Da un pianoforte di seconda mano nasce l’ottavo disco di Beth Orton, Weather Alive.
Beth Orton ha approntato l’album Weather Alive nella sua casa di Londra. Un’ormai consueta situazione lockdown/post-lockdown con un paio di particolarità: le canzoni sono state scritte su un pianoforte verticale comprato di seconda mano al mercato di Camden Town e suonato nei momenti in cui i figli della musicista erano a scuola. Non esattamente una modalità da rockstar. Eppure, a fine anni ’90 Orton fu personaggio di gran tendenza, creatrice di un interessante ibrido chiamato folktronica e protagonista di collaborazioni con personaggi all’epoca di notevole richiamo tipo William Orbit e Chemical Brothers.
A due album di notevole successo quali Trailer Park (1996) e Central Reservation (1999) sono seguiti titoli in cui la formula iniziale ha subito piccole variazioni, sempre interessanti per quanto mai entusiasmanti. Insomma, un lento calo d’attrattiva, nonostante il sostanzioso ritorno in scena dell’elettronica in Kidsticks (2016).
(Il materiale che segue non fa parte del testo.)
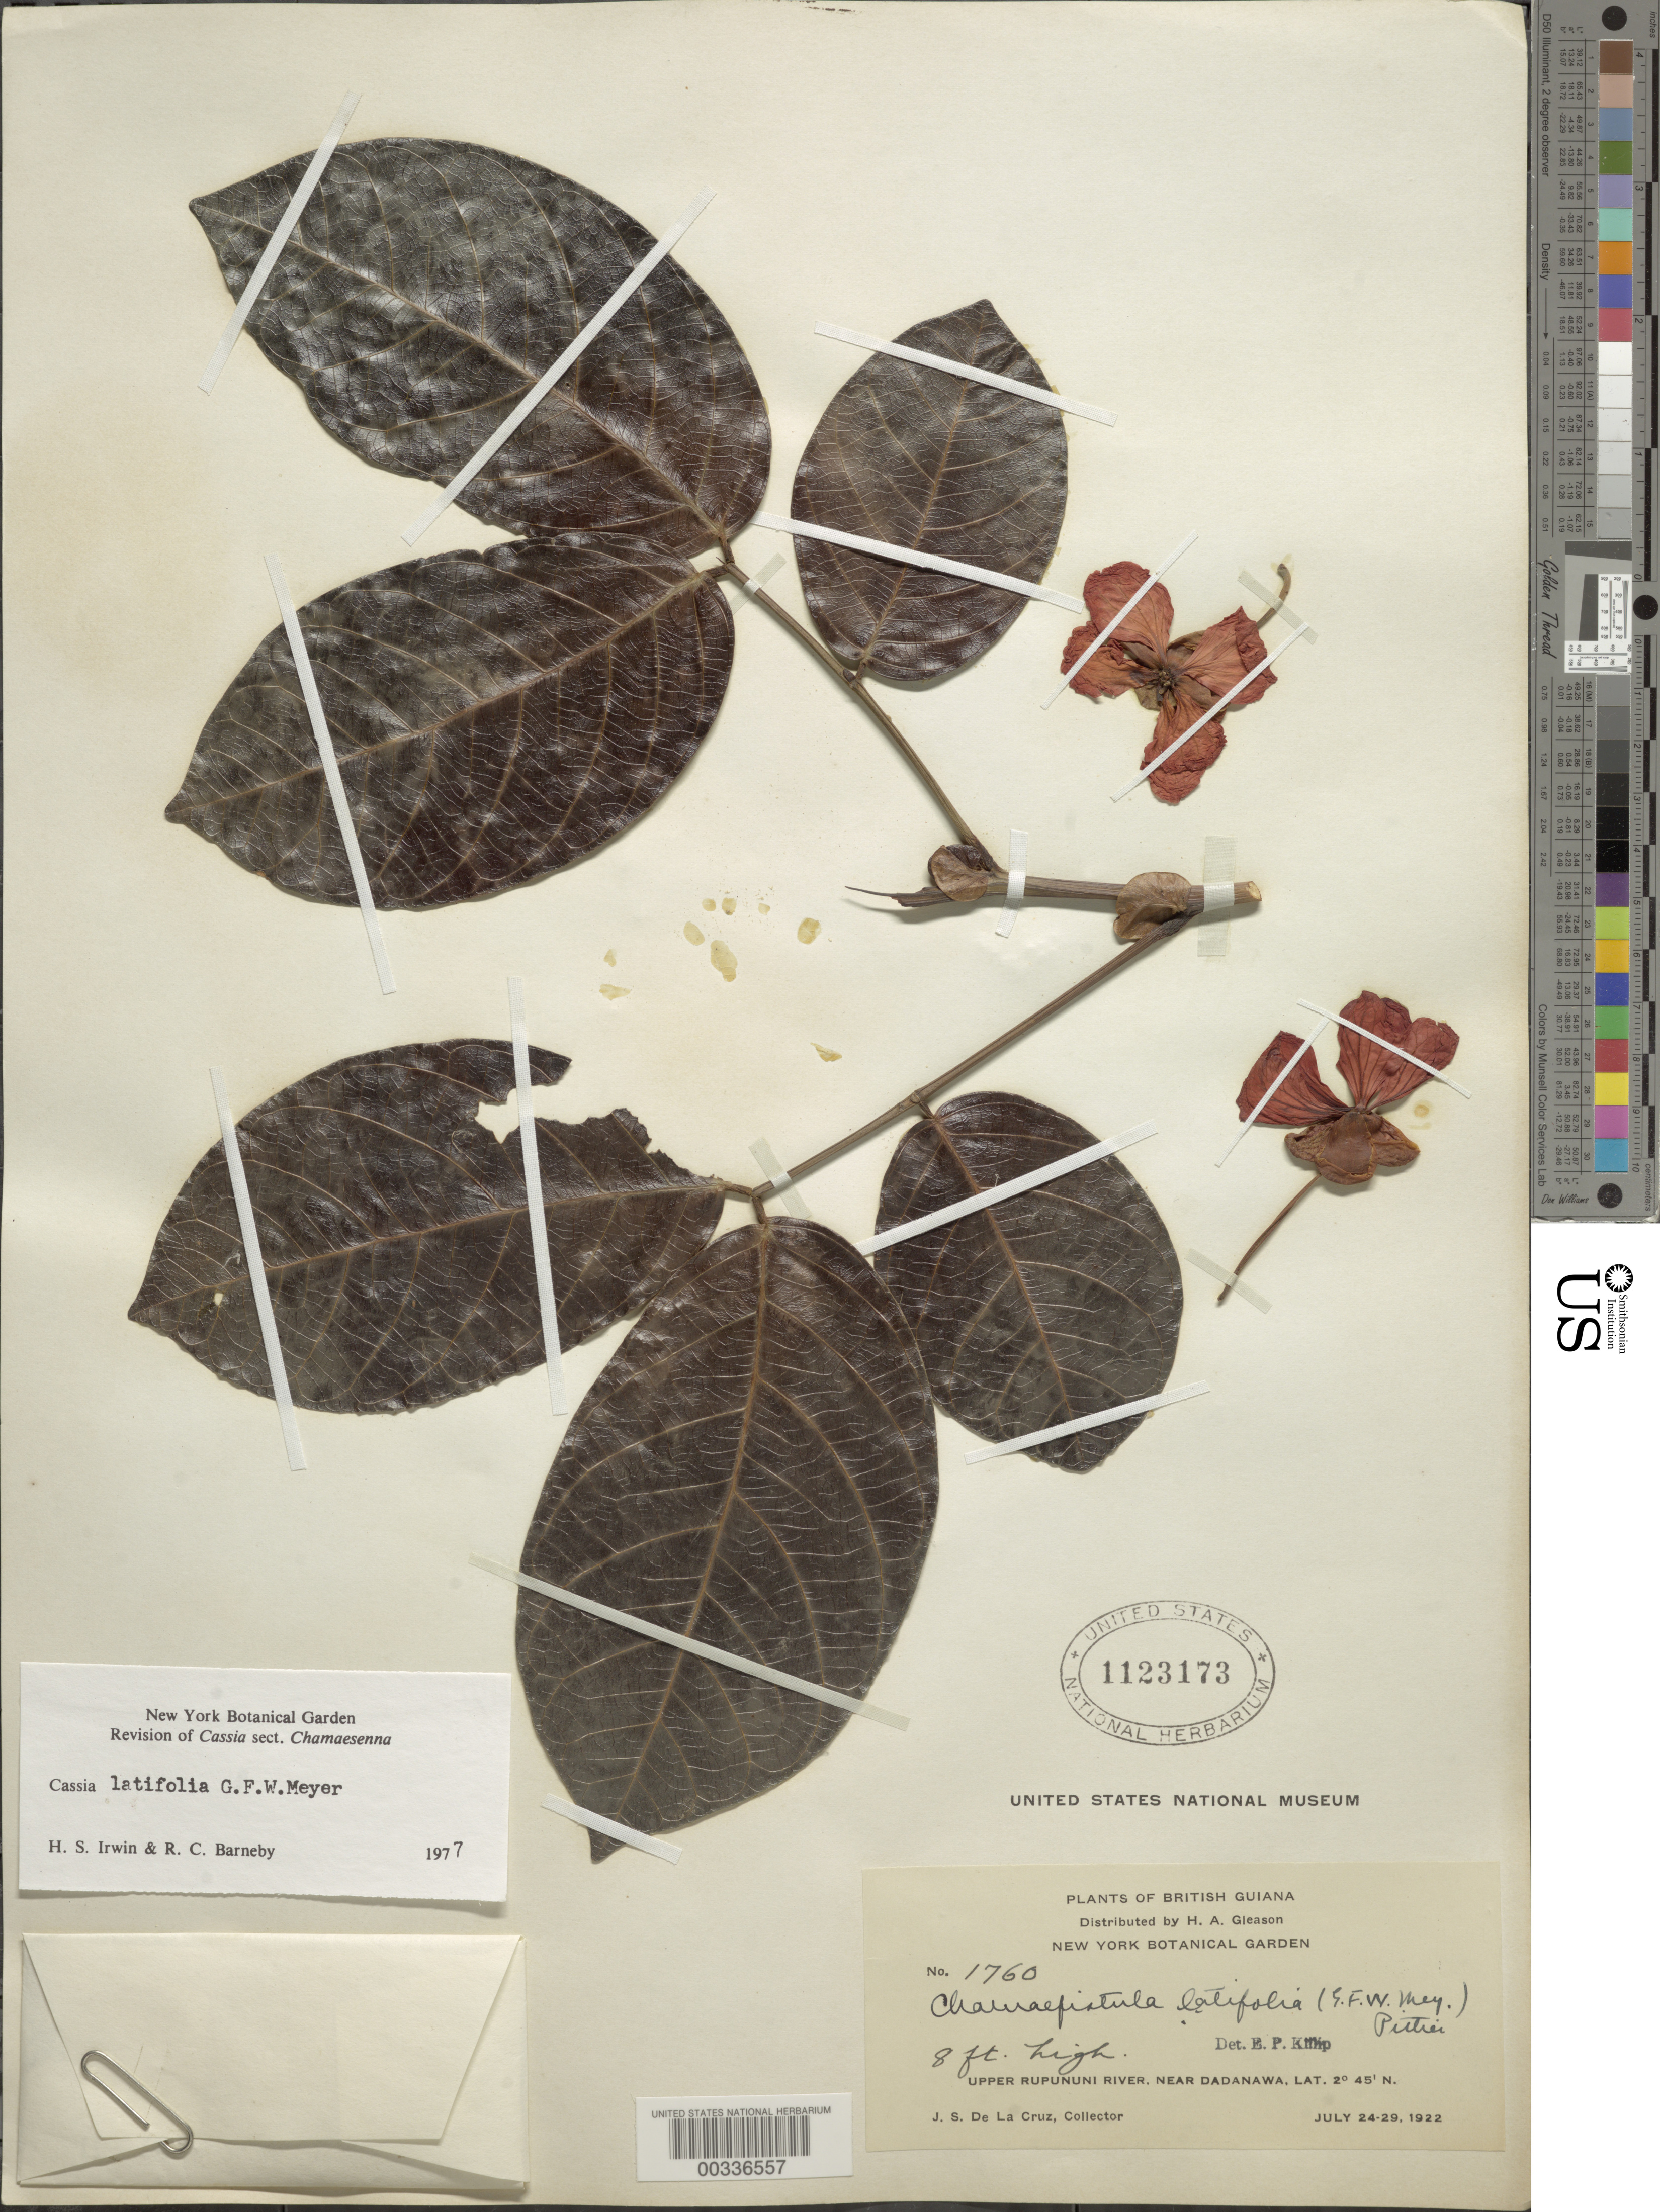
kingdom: Plantae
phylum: Tracheophyta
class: Magnoliopsida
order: Fabales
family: Fabaceae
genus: Senna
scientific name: Senna latifolia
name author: (G. Mey.) H.S. Irwin & Barneby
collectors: J. S. de la Cruz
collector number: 1760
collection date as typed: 24 Jul 1922 to 29 Jul 1922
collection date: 1922-07-24/1922-07-29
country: Guyana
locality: Upper rupununi river, near dadanawa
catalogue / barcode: US 1123173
Come funziona Weather Alive
Ora Weather Alive (Partisan) sembra compiere, senza troppi clamori, un piccolo miracolo: a detta di molti il settimo album di Beth Orton è il migliore della sua discografia. Lo compongono otto titoli dei quali solo Friday Night può essere considerato una vera e propria canzone. Gli altri nascono e ruotano intorno a semplici frasi musicali suonate su quel piano da mercatino, contrappuntate e/o corroborate da vibrafono, sassofono, tocchi elettronici, un pulsare ritmico incisivo senza farsi troppo notare ed evocativi cori maschili. Se qualche passaggio risulta vagamente statico, quasi sempre (e in particolare nel gospel-mantra Lonely) si viene felicemente coinvolti in un flusso musicale dai modi contenuti eppure coinvolgenti su cui Orton racconta con voce partecipe e appena roca le sue criptiche storie.
Paragoni impegnativi per Beth Orton
Qualcuno ha evocato paragoni con il più nerboruto e nervoso Astral Weeks di Van Morrison. In realtà fratelli spirituali più plausibili e sommessi potrebbero essere Hats dei Blue Nile o New York Tendaberry di Laura Nyro. L’effetto d’insieme è malinconico, ma anche rassicurante e quel che si ricava dai flussi di coscienza delle parole è una serenità in grado di emergere dalle difficoltà incontrate nel corso della vita (amori falliti, la perdita dei genitori durante l’adolescenza) e sostenuta da un rapporto felicemente dialettico con il mondo circostante: “In the morning/All is dawning/In the stillness of the day/Mist is rising, jewels aligning/And the shadows fall away.
Sì, Weather Alive è il miglior disco di Beth Orton. Con tanti complimenti al vecchio piano e ai ragazzi tornati in presenza a scuola.